Бесков, который серьезно относился к науке, пригласил было в «Спартак» Юрия Морозова, тренера с научной степенью, одного из тех, кто в составе научной группы института физкультуры разрабатывал систему ТТД. И вот однажды между Бесковым и Морозовым возникли на публике разногласия по поводу тактики. На следующий день Морозова убрали из команды. Он потом успешно работал вместе с Лобановским в сборной СССР и самостоятельно в питерском «Зените».

Со мной Бесков часто советовался по составу. Вызывал к себе и задавал конкретные вопросы. Я никогда перед ним не лицемерил и не юлил. Если был с ним не согласен, прямо ему об этом говорил и объяснял почему. Но в конце концов он все делал так, как считал нужным.

В «Спартаке» в тренерский совет входили Дасаев, Хидиятуллин, Гаврилов, Черенков, Родионов и я. Полкоманды. Состав совета периодически менялся. Если игрок попадал в опалу, Бесков его не приглашал. Так было, например, с Гавриловым. А в опалу можно было попасть из-за чего угодно, но в основном из-за плохой игры.
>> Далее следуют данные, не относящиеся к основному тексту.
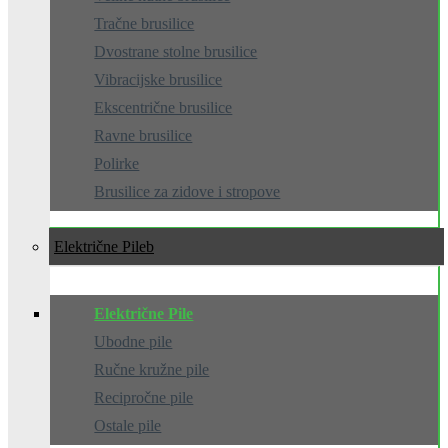
Tračne brusilice
Dvostrane stolne brusilice
Vibracijske brusilice
Ekscentrične brusilice
Ravne brusilice
Polirke
Brusilice za zidove i stropove
Električne Pile
Električne Pile
Ubodne pile
Ručne kružne pile
Recipročne pile
Ostale pile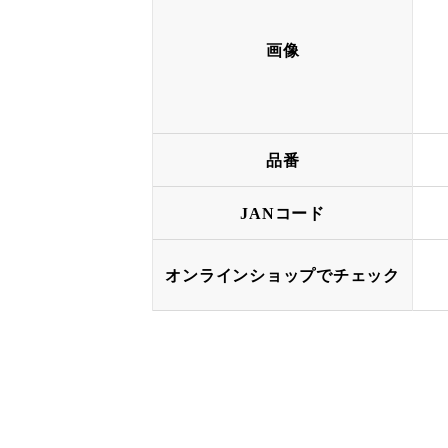
画像
品番
JANコード
オンラインショップでチェック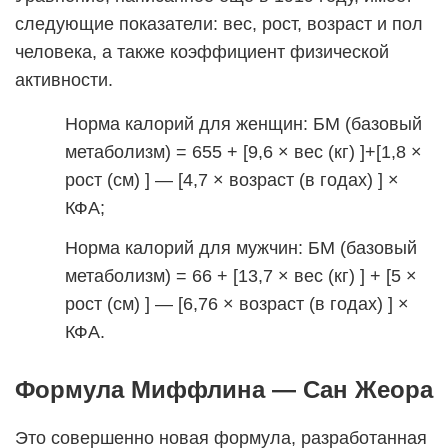
следующие показатели: вес, рост, возраст и пол
человека, а также коэффициент физической
активности.
Норма калорий для женщин: БМ (базовый
метаболизм) = 655 + [9,6 × вес (кг) ]+[1,8 ×
рост (см) ] — [4,7 × возраст (в годах) ] ×
КФА;
Норма калорий для мужчин: БМ (базовый
метаболизм) = 66 + [13,7 × вес (кг) ] + [5 ×
рост (см) ] — [6,76 × возраст (в годах) ] ×
КФА.
Формула Миффлина — Сан Жеора
Это совершенно новая формула, разработанная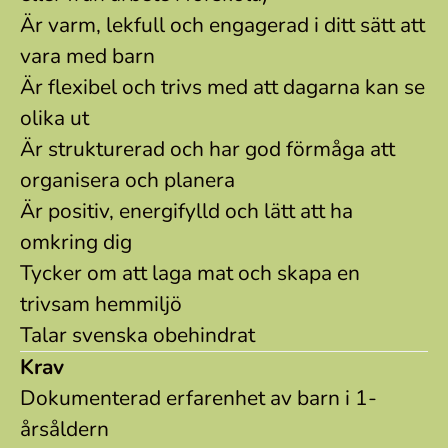
Är varm, lekfull och engagerad i ditt sätt att
vara med barn
Är flexibel och trivs med att dagarna kan se
olika ut
Är strukturerad och har god förmåga att
organisera och planera
Är positiv, energifylld och lätt att ha
omkring dig
Tycker om att laga mat och skapa en
trivsam hemmiljö
Talar svenska obehindrat
Krav
Dokumenterad erfarenhet av barn i 1-
årsåldern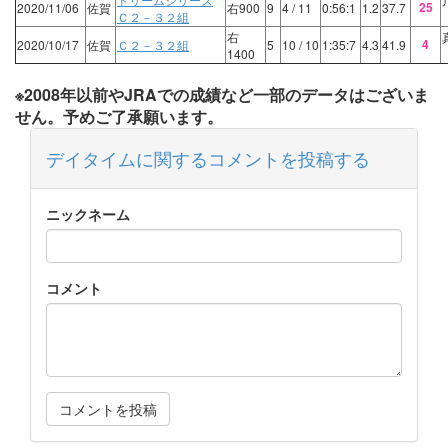
25
2020/11/06
佐賀
右900
9
4
/ 11
0:56:1
1.2
37.7
Ｃ２－３２組
右
4
2020/10/17
佐賀
Ｃ２－３２組
5
10
/ 10
1:35:7
4.3
41.9
1400
※2008年以前やJRAでの成績など一部のデータはございま
せん。予めご了承願います。
デイタイムに関するコメントを投稿する
ニックネーム
コメント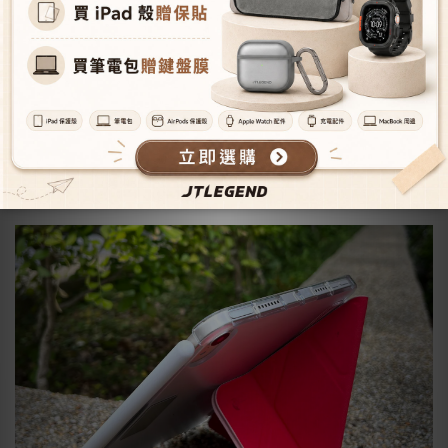
* 網友隱藏折法看懂怎麼折了嗎？
除了橫式折法，小編最常被問到的是『AMOS相機快取多角度折
疊布紋皮套』到底可不可以直立螢幕使用呢？
答案是：可以的喔！因為多角度設計的特性，其實『AMOS相機
快取多角度折疊布紋皮套』除了現公開的幾種折法以外，還有超
多種隱藏折法（如果你有你的隱藏折法歡迎分享給小編😉），那
麼直立折法要怎麼折呢？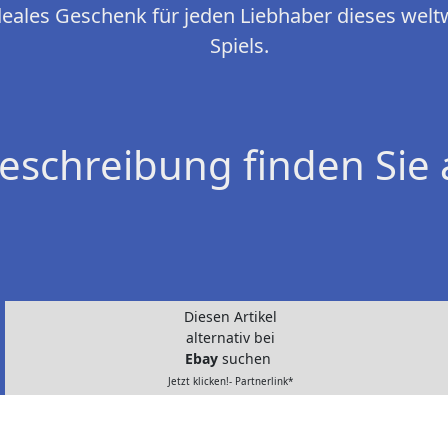
 ideales Geschenk für jeden Liebhaber dieses wel
Spiels.
eschreibung finden Sie 
Diesen Artikel
alternativ bei
Ebay
suchen
Jetzt klicken!- Partnerlink*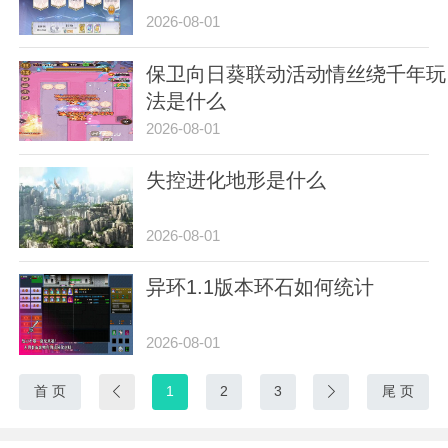
2026-08-01
保卫向日葵联动活动情丝绕千年玩
法是什么
2026-08-01
失控进化地形是什么
2026-08-01
异环1.1版本环石如何统计
2026-08-01
首 页

1
2
3

尾 页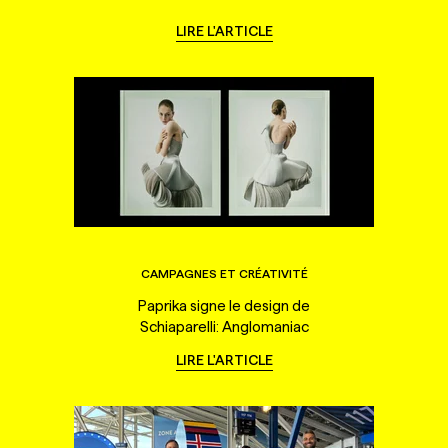
LIRE L'ARTICLE
CAMPAGNES ET CRÉATIVITÉ
Paprika signe le design de
Schiaparelli: Anglomaniac
LIRE L'ARTICLE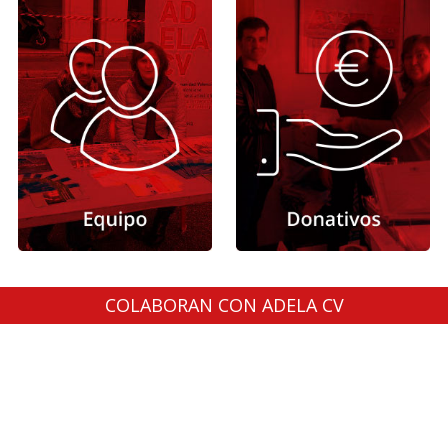
COLABORAN CON ADELA CV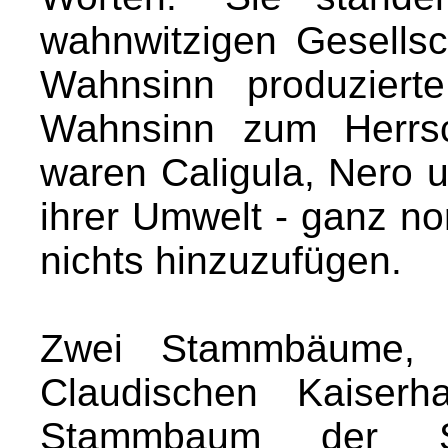
wahnwitzigen Gesellsc
Wahnsinn produzierte
Wahnsinn zum Herrs
waren Caligula, Nero 
ihrer Umwelt - ganz no
nichts hinzuzufügen.
Zwei Stammbäume, e
Claudischen Kaiser
Stammbaum der S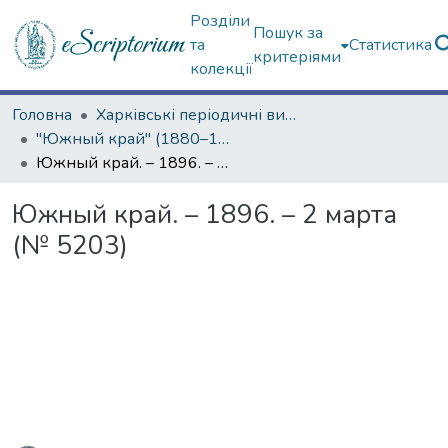
Розділи
Пошук за
та
Статистика
критеріями
колекції
Головна
Харківські періодичні видання
"Южный край" (1880–1919 гг.)
Южный край. – 1896. – 2 марта (№ 5203)
Южный край. – 1896. – 2 марта
(№ 5203)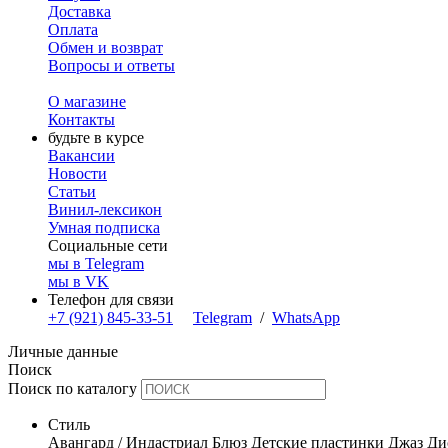
Доставка
Оплата
Обмен и возврат
Вопросы и ответы
О магазине
Контакты
будьте в курсе
Вакансии
Новости
Статьи
Винил-лексикон
Умная подписка
Социальные сети
мы в Telegram
мы в VK
Телефон для связи
+7 (921) 845-33-51
Telegram
/
WhatsApp
Личные данные
Поиск
Поиск по каталогу
Стиль
Авангард / Индастриал
Блюз
Детские пластинки
Джаз
Ди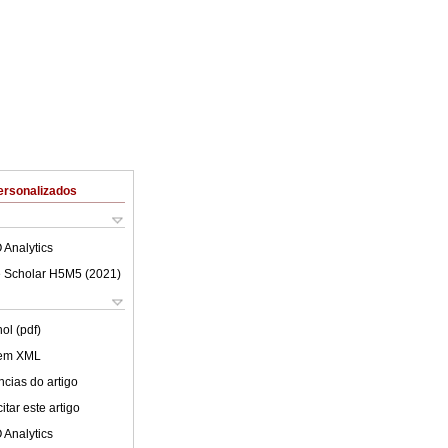
ersonalizados
 Analytics
 Scholar H5M5 (
2021
)
ol (pdf)
 em XML
cias do artigo
tar este artigo
 Analytics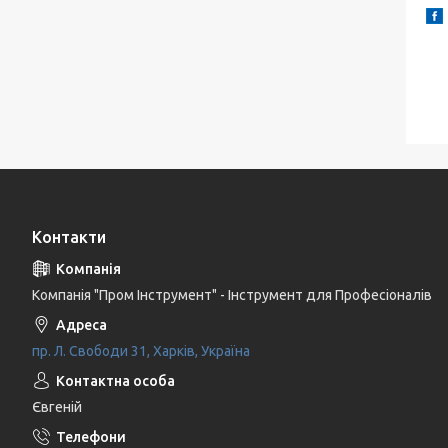
Контакти
Компанія "Пром Інструмент" - Інструмент для Професіоналів
пр. Л. Свободи 31, Харків, Україна
Євгеній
Если ты играл хорошо, Бесков мог поднять тебя очень высоко. Беда в том, что с этой высоты было больно падать, когда отношение менялось. С одной стороны, мне это нравилось, потому что Бесков ни для кого не делал исключений. Все были равны. С другой — это было неправильно, потому что каждый игрок требовал к себе индивидуального подхода.

В «Спартаке» все признавали Бескова как тренера. Но как к человеку к нему было много претензий. Говорят, кто-то даже сказал ему на юбилее: «Вы — великий тренер, но как человек дерьмо». Дед так не говорил, но наверняка думал нечто подобное.